The documentation should contain something like the following (though I am not sure where to put it, as I think XQuery 4 functions aren't documented yet, either):

fn:invisible-xml

Signature:

fn:invisible-xml(
  $grammar as xs:string
) as (function(xs:string) as document-node())

Summary:

The function takes as input a string defining an invisible XML grammar in ixml format, and returns as output a function that can be used to parse strings conforming to that grammar, converting them into XDM document nodes.

Errors:

Failed to parse ixml grammar: could not match % at line %, column %.

Failed to generate ixml parser: %

Failed to parse ixml input: could not match % at line %, column %.

Failed to process ixml parser result: %

Prerequisites:

The implementation of fn:invisible-xml relies on the org.nineml:coffeefilter and org.nineml:coffeegrinder projects. Their jars are not delivered with BaseX, but must be put into the runtime classpath explicitly. If one of their referenced classes is unavailable, an error message will be generated:

Function invisible-xml requires missing class: org.nineml.%

ChristianGruen commented 1 year ago

The documentation should contain something like the following (though I am not sure where to put it, as I think XQuery 4 functions aren't documented yet, either):

Thanks, that’s helpful. Before BaseX 11 is released, I’ll add an article about the current state of XQuery 4 (and BaseX-specific details) in our documentation, similar to the one for XQuery 3.1.

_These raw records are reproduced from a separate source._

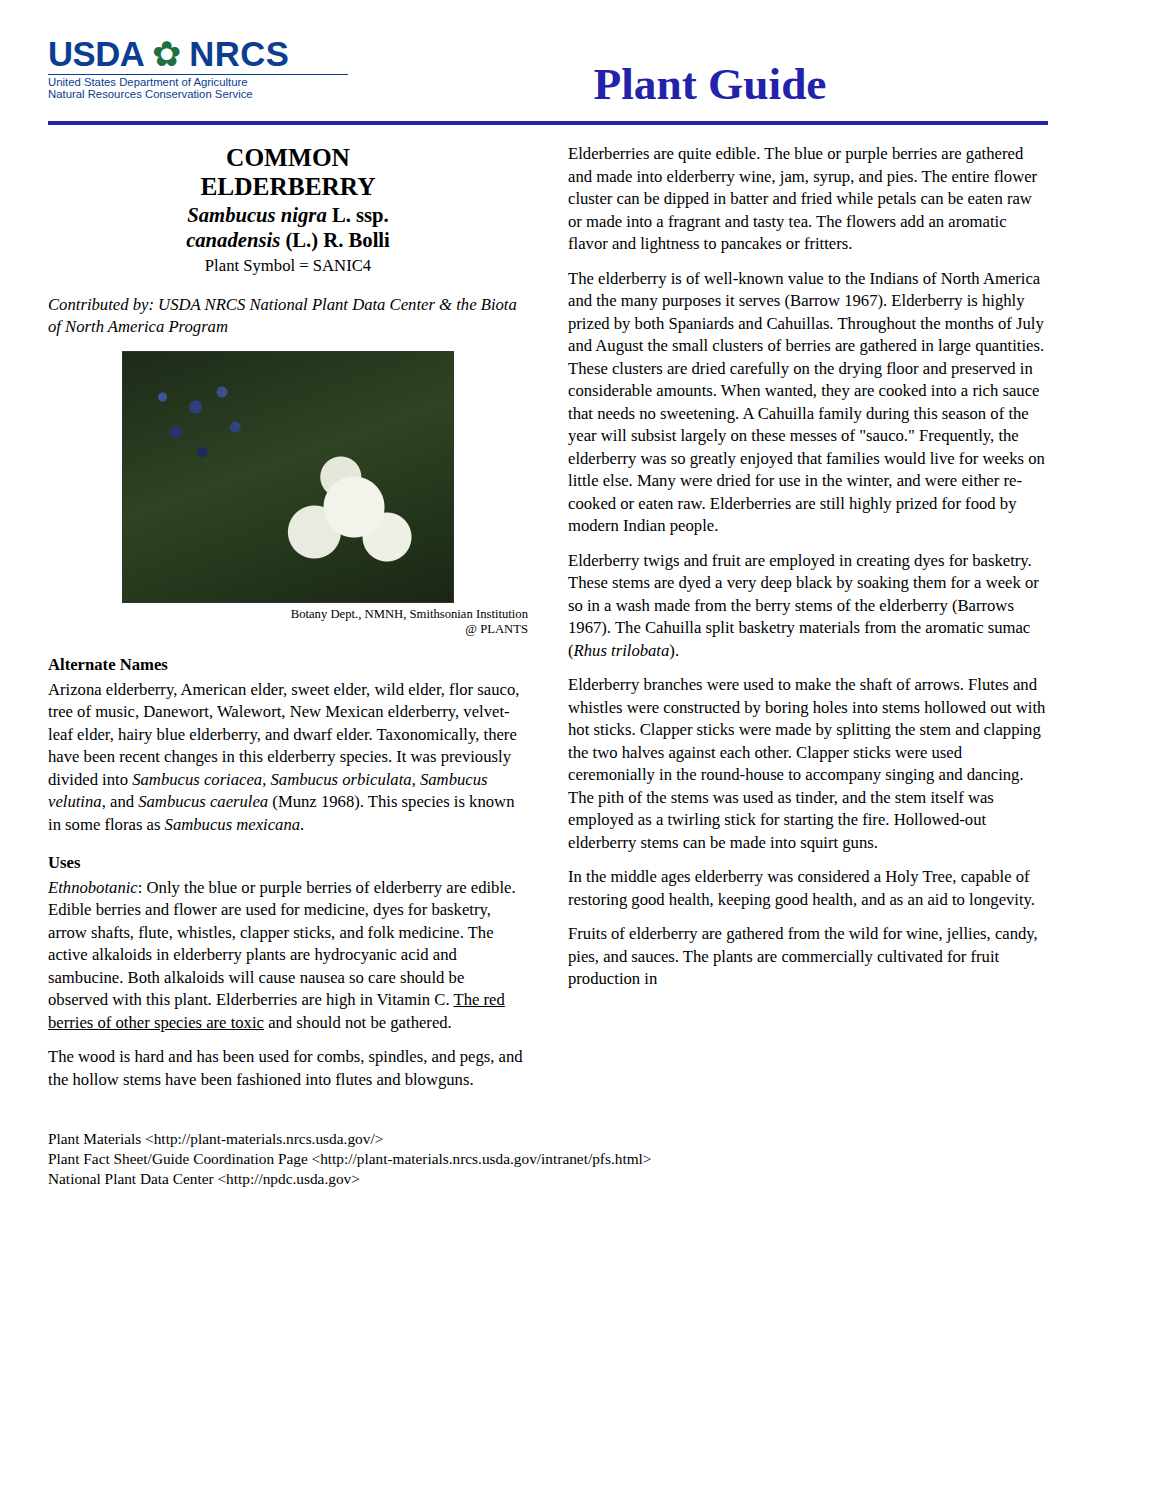USDA ✿ NRCS
United States Department of Agriculture Natural Resources Conservation Service
Plant Guide
COMMON
ELDERBERRY
Sambucus nigra L. ssp.
canadensis (L.) R. Bolli
Plant Symbol = SANIC4
Contributed by: USDA NRCS National Plant Data Center & the Biota of North America Program
Botany Dept., NMNH, Smithsonian Institution
@ PLANTS
Alternate Names
Arizona elderberry, American elder, sweet elder, wild elder, flor sauco, tree of music, Danewort, Walewort, New Mexican elderberry, velvet-leaf elder, hairy blue elderberry, and dwarf elder. Taxonomically, there have been recent changes in this elderberry species. It was previously divided into Sambucus coriacea, Sambucus orbiculata, Sambucus velutina, and Sambucus caerulea (Munz 1968). This species is known in some floras as Sambucus mexicana.
Uses
Ethnobotanic: Only the blue or purple berries of elderberry are edible. Edible berries and flower are used for medicine, dyes for basketry, arrow shafts, flute, whistles, clapper sticks, and folk medicine. The active alkaloids in elderberry plants are hydrocyanic acid and sambucine. Both alkaloids will cause nausea so care should be observed with this plant. Elderberries are high in Vitamin C. The red berries of other species are toxic and should not be gathered.
The wood is hard and has been used for combs, spindles, and pegs, and the hollow stems have been fashioned into flutes and blowguns.
Elderberries are quite edible. The blue or purple berries are gathered and made into elderberry wine, jam, syrup, and pies. The entire flower cluster can be dipped in batter and fried while petals can be eaten raw or made into a fragrant and tasty tea. The flowers add an aromatic flavor and lightness to pancakes or fritters.
The elderberry is of well-known value to the Indians of North America and the many purposes it serves (Barrow 1967). Elderberry is highly prized by both Spaniards and Cahuillas. Throughout the months of July and August the small clusters of berries are gathered in large quantities. These clusters are dried carefully on the drying floor and preserved in considerable amounts. When wanted, they are cooked into a rich sauce that needs no sweetening. A Cahuilla family during this season of the year will subsist largely on these messes of "sauco." Frequently, the elderberry was so greatly enjoyed that families would live for weeks on little else. Many were dried for use in the winter, and were either re-cooked or eaten raw. Elderberries are still highly prized for food by modern Indian people.
Elderberry twigs and fruit are employed in creating dyes for basketry. These stems are dyed a very deep black by soaking them for a week or so in a wash made from the berry stems of the elderberry (Barrows 1967). The Cahuilla split basketry materials from the aromatic sumac (Rhus trilobata).
Elderberry branches were used to make the shaft of arrows. Flutes and whistles were constructed by boring holes into stems hollowed out with hot sticks. Clapper sticks were made by splitting the stem and clapping the two halves against each other. Clapper sticks were used ceremonially in the round-house to accompany singing and dancing. The pith of the stems was used as tinder, and the stem itself was employed as a twirling stick for starting the fire. Hollowed-out elderberry stems can be made into squirt guns.
In the middle ages elderberry was considered a Holy Tree, capable of restoring good health, keeping good health, and as an aid to longevity.
Fruits of elderberry are gathered from the wild for wine, jellies, candy, pies, and sauces. The plants are commercially cultivated for fruit production in
Plant Materials <http://plant-materials.nrcs.usda.gov/>
Plant Fact Sheet/Guide Coordination Page <http://plant-materials.nrcs.usda.gov/intranet/pfs.html>
National Plant Data Center <http://npdc.usda.gov>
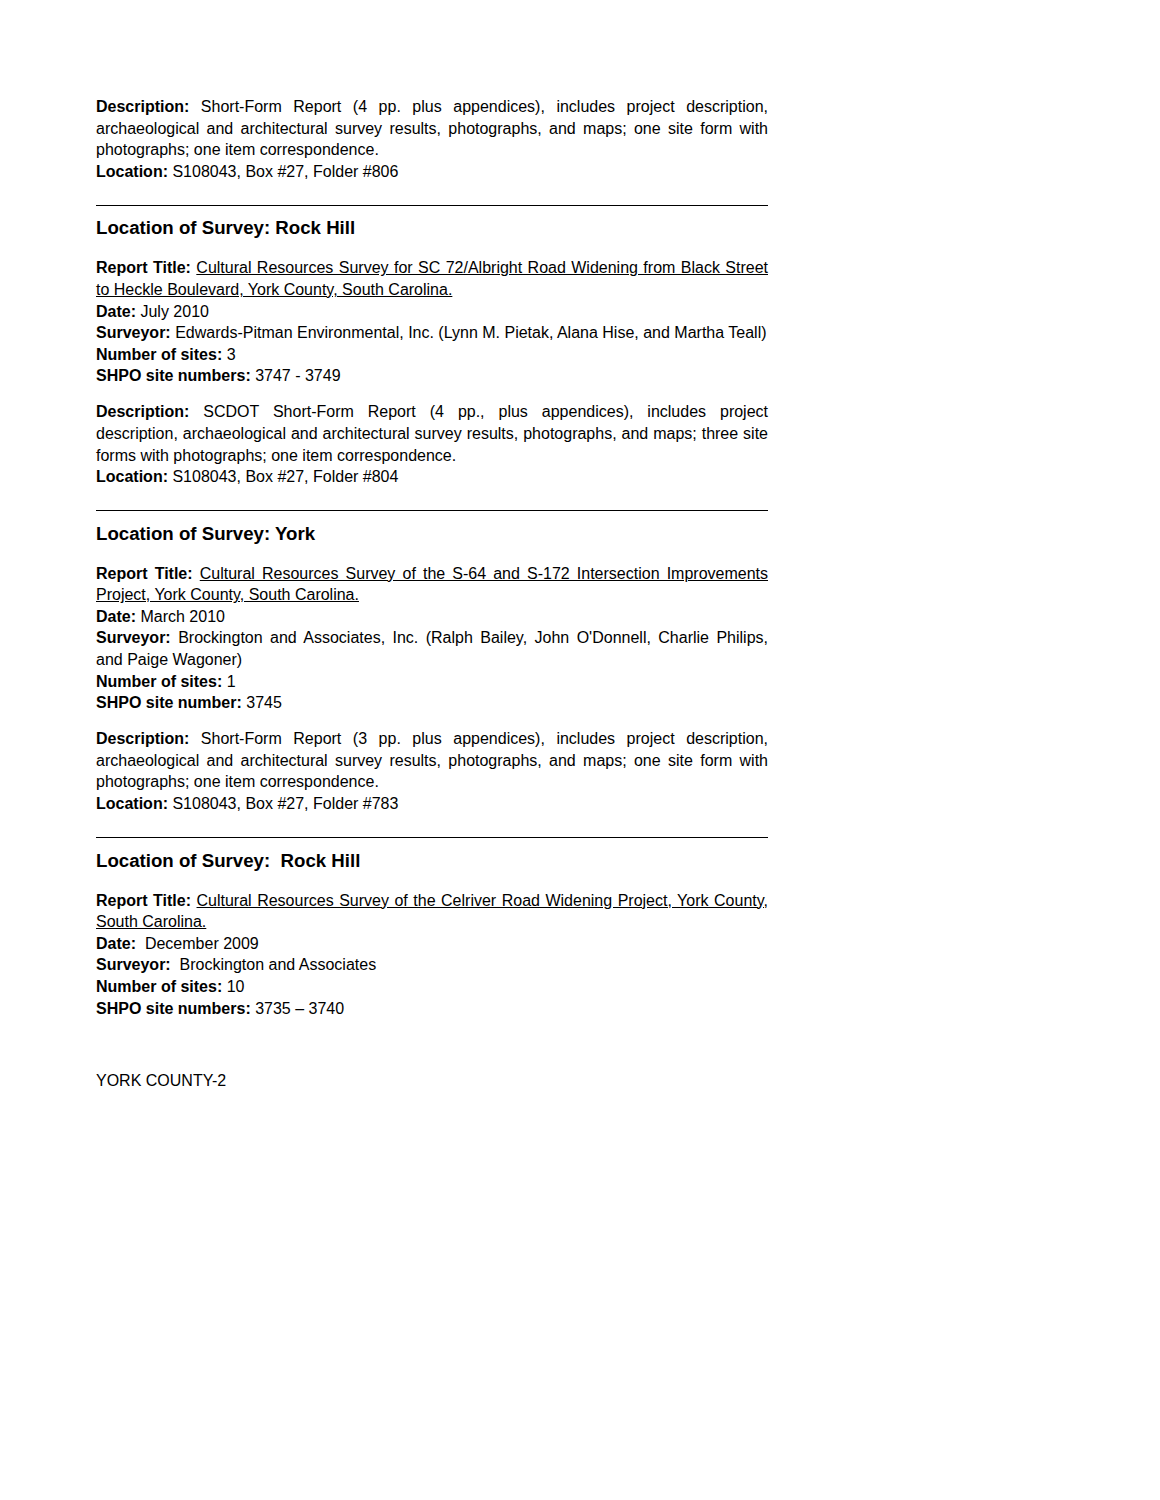Description: Short-Form Report (4 pp. plus appendices), includes project description, archaeological and architectural survey results, photographs, and maps; one site form with photographs; one item correspondence.
Location: S108043, Box #27, Folder #806
Location of Survey: Rock Hill
Report Title: Cultural Resources Survey for SC 72/Albright Road Widening from Black Street to Heckle Boulevard, York County, South Carolina.
Date: July 2010
Surveyor: Edwards-Pitman Environmental, Inc. (Lynn M. Pietak, Alana Hise, and Martha Teall)
Number of sites: 3
SHPO site numbers: 3747 - 3749
Description: SCDOT Short-Form Report (4 pp., plus appendices), includes project description, archaeological and architectural survey results, photographs, and maps; three site forms with photographs; one item correspondence.
Location: S108043, Box #27, Folder #804
Location of Survey: York
Report Title: Cultural Resources Survey of the S-64 and S-172 Intersection Improvements Project, York County, South Carolina.
Date: March 2010
Surveyor: Brockington and Associates, Inc. (Ralph Bailey, John O'Donnell, Charlie Philips, and Paige Wagoner)
Number of sites: 1
SHPO site number: 3745
Description: Short-Form Report (3 pp. plus appendices), includes project description, archaeological and architectural survey results, photographs, and maps; one site form with photographs; one item correspondence.
Location: S108043, Box #27, Folder #783
Location of Survey: Rock Hill
Report Title: Cultural Resources Survey of the Celriver Road Widening Project, York County, South Carolina.
Date: December 2009
Surveyor: Brockington and Associates
Number of sites: 10
SHPO site numbers: 3735 – 3740
YORK COUNTY-2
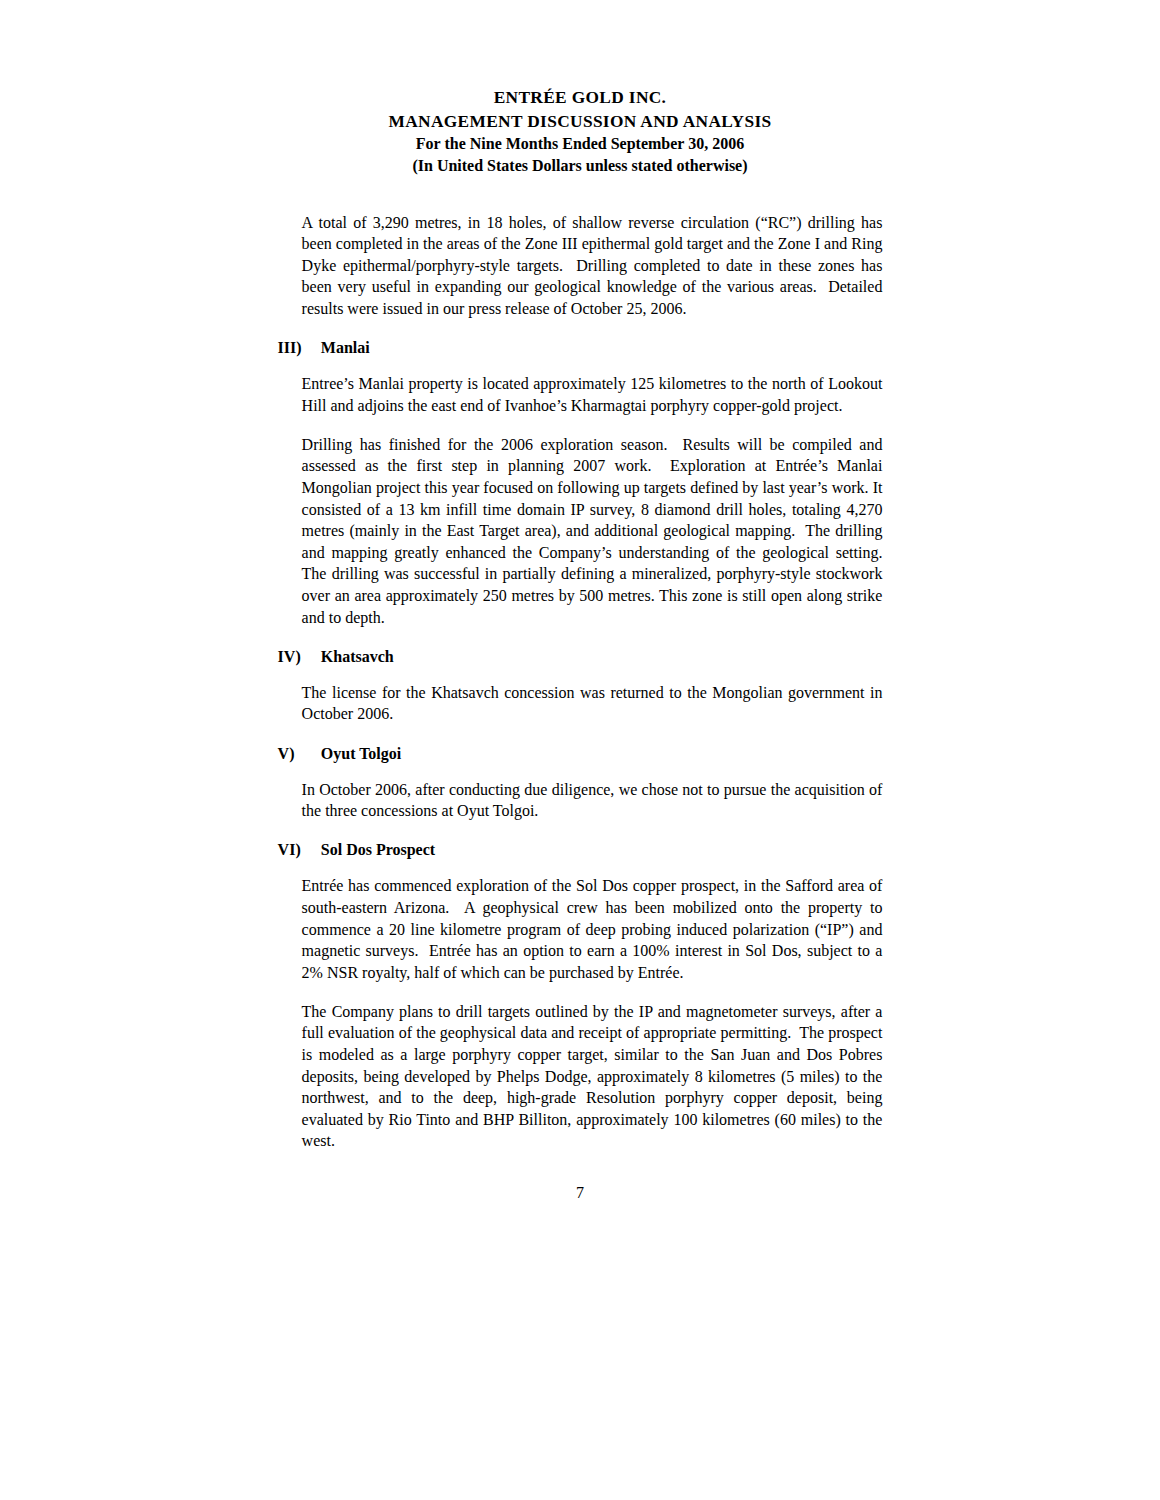ENTRÉE GOLD INC.
MANAGEMENT DISCUSSION AND ANALYSIS
For the Nine Months Ended September 30, 2006
(In United States Dollars unless stated otherwise)
A total of 3,290 metres, in 18 holes, of shallow reverse circulation (“RC”) drilling has been completed in the areas of the Zone III epithermal gold target and the Zone I and Ring Dyke epithermal/porphyry-style targets. Drilling completed to date in these zones has been very useful in expanding our geological knowledge of the various areas. Detailed results were issued in our press release of October 25, 2006.
III) Manlai
Entree’s Manlai property is located approximately 125 kilometres to the north of Lookout Hill and adjoins the east end of Ivanhoe’s Kharmagtai porphyry copper-gold project.
Drilling has finished for the 2006 exploration season. Results will be compiled and assessed as the first step in planning 2007 work. Exploration at Entrée’s Manlai Mongolian project this year focused on following up targets defined by last year’s work. It consisted of a 13 km infill time domain IP survey, 8 diamond drill holes, totaling 4,270 metres (mainly in the East Target area), and additional geological mapping. The drilling and mapping greatly enhanced the Company’s understanding of the geological setting. The drilling was successful in partially defining a mineralized, porphyry-style stockwork over an area approximately 250 metres by 500 metres. This zone is still open along strike and to depth.
IV) Khatsavch
The license for the Khatsavch concession was returned to the Mongolian government in October 2006.
V) Oyut Tolgoi
In October 2006, after conducting due diligence, we chose not to pursue the acquisition of the three concessions at Oyut Tolgoi.
VI) Sol Dos Prospect
Entrée has commenced exploration of the Sol Dos copper prospect, in the Safford area of south-eastern Arizona. A geophysical crew has been mobilized onto the property to commence a 20 line kilometre program of deep probing induced polarization (“IP”) and magnetic surveys. Entrée has an option to earn a 100% interest in Sol Dos, subject to a 2% NSR royalty, half of which can be purchased by Entrée.
The Company plans to drill targets outlined by the IP and magnetometer surveys, after a full evaluation of the geophysical data and receipt of appropriate permitting. The prospect is modeled as a large porphyry copper target, similar to the San Juan and Dos Pobres deposits, being developed by Phelps Dodge, approximately 8 kilometres (5 miles) to the northwest, and to the deep, high-grade Resolution porphyry copper deposit, being evaluated by Rio Tinto and BHP Billiton, approximately 100 kilometres (60 miles) to the west.
7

The official documentation of the function will also be added to the XQFO 4.0 Specification.

ndw commented 1 year ago

If I can repackage the NineML jars in a way that's more convenient for you, please let me know.

ChristianGruen commented 1 year ago

@ndw That’s kind. It’s pretty convenient already to get the two jar files embedded. The main reason why we plan to make the library optional for the moment is that we want to keep our core library as small as possible.